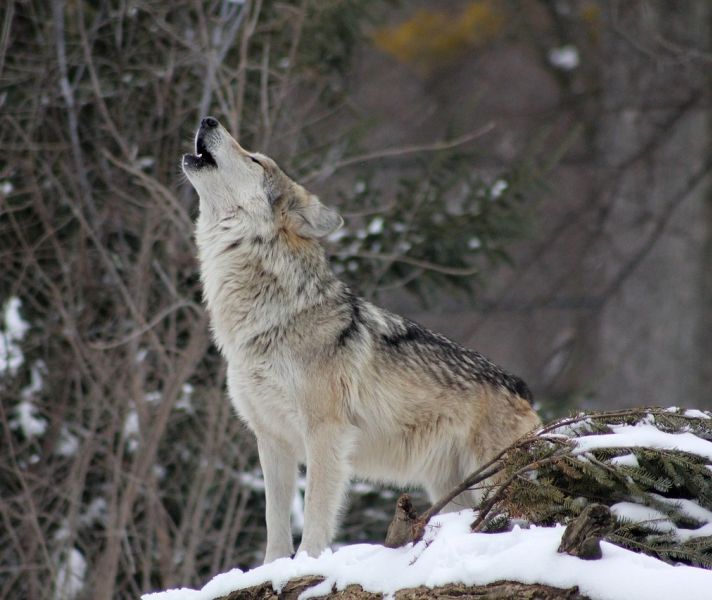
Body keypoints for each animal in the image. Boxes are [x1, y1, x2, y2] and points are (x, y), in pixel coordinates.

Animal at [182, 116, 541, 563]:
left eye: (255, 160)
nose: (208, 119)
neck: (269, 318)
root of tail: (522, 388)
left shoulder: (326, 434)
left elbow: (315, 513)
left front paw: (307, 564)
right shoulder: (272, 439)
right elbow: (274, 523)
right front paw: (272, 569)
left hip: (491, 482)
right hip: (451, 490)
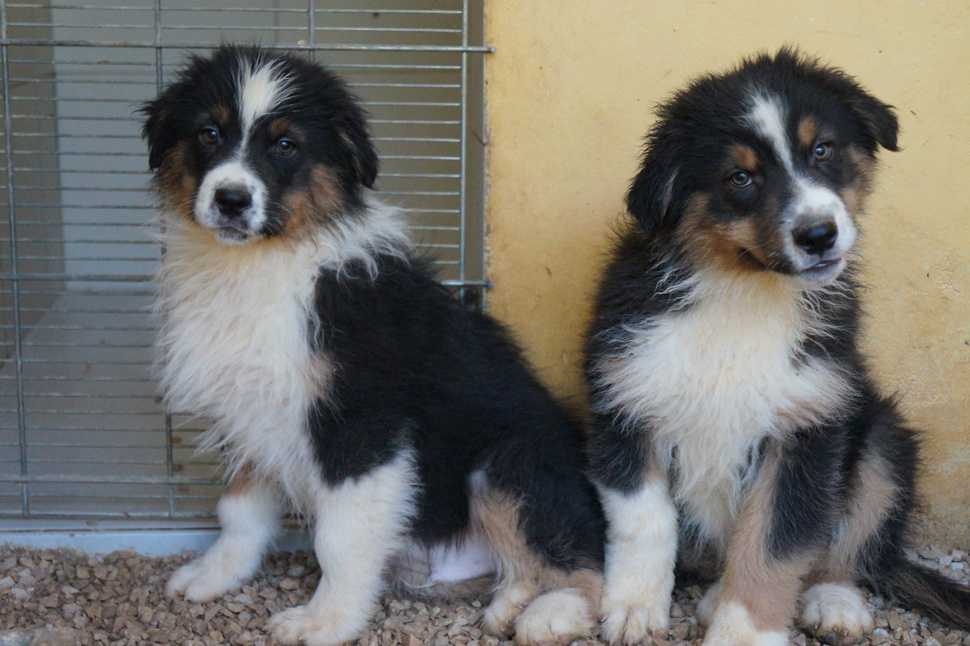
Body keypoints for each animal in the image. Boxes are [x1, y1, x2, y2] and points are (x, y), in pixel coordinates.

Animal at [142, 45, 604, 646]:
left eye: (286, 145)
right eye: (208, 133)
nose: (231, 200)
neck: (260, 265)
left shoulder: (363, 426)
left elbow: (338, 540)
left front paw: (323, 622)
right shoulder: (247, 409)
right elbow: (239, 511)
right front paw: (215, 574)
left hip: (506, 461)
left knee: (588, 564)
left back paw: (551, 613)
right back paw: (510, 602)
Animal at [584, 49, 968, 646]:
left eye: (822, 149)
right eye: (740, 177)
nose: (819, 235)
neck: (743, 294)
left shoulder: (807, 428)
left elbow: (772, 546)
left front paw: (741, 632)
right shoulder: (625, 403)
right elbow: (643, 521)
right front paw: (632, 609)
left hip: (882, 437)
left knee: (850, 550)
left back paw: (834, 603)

# # # # # # #

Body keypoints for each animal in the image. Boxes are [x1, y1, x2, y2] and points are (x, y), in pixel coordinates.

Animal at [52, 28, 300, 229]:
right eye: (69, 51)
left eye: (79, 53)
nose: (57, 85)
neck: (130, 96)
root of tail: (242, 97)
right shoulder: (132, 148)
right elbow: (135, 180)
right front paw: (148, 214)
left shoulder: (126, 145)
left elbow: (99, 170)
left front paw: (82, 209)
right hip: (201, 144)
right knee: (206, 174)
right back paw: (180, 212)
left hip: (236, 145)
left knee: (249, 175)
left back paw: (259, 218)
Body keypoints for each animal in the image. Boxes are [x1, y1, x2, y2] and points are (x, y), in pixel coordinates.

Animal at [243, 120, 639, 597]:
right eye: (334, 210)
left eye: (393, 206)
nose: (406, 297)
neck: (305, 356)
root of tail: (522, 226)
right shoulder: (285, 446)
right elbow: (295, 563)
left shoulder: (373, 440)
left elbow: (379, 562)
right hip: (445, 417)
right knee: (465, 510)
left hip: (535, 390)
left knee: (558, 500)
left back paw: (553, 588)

# # # # # # #

> Work instructions: In the listing above, find the line with "left knee: (249, 175)" and the line with "left back paw: (553, 588)", then print exactly those two lines and every line between them, and nothing more.

> Exercise answer:
left knee: (249, 175)
left back paw: (259, 218)
Body keypoints for each animal in the image. Boxes are [x1, y1, x2, y2] and points are (x, y), in pixel coordinates.

Animal at [243, 120, 639, 597]:
right eye: (334, 210)
left eye: (393, 206)
nose: (406, 297)
neck: (305, 356)
root of tail: (522, 226)
right shoulder: (285, 446)
right elbow: (295, 563)
left shoulder: (373, 440)
left elbow: (379, 562)
right hip: (445, 417)
right knee: (465, 510)
left hip: (535, 390)
left knee: (558, 500)
left back paw: (553, 588)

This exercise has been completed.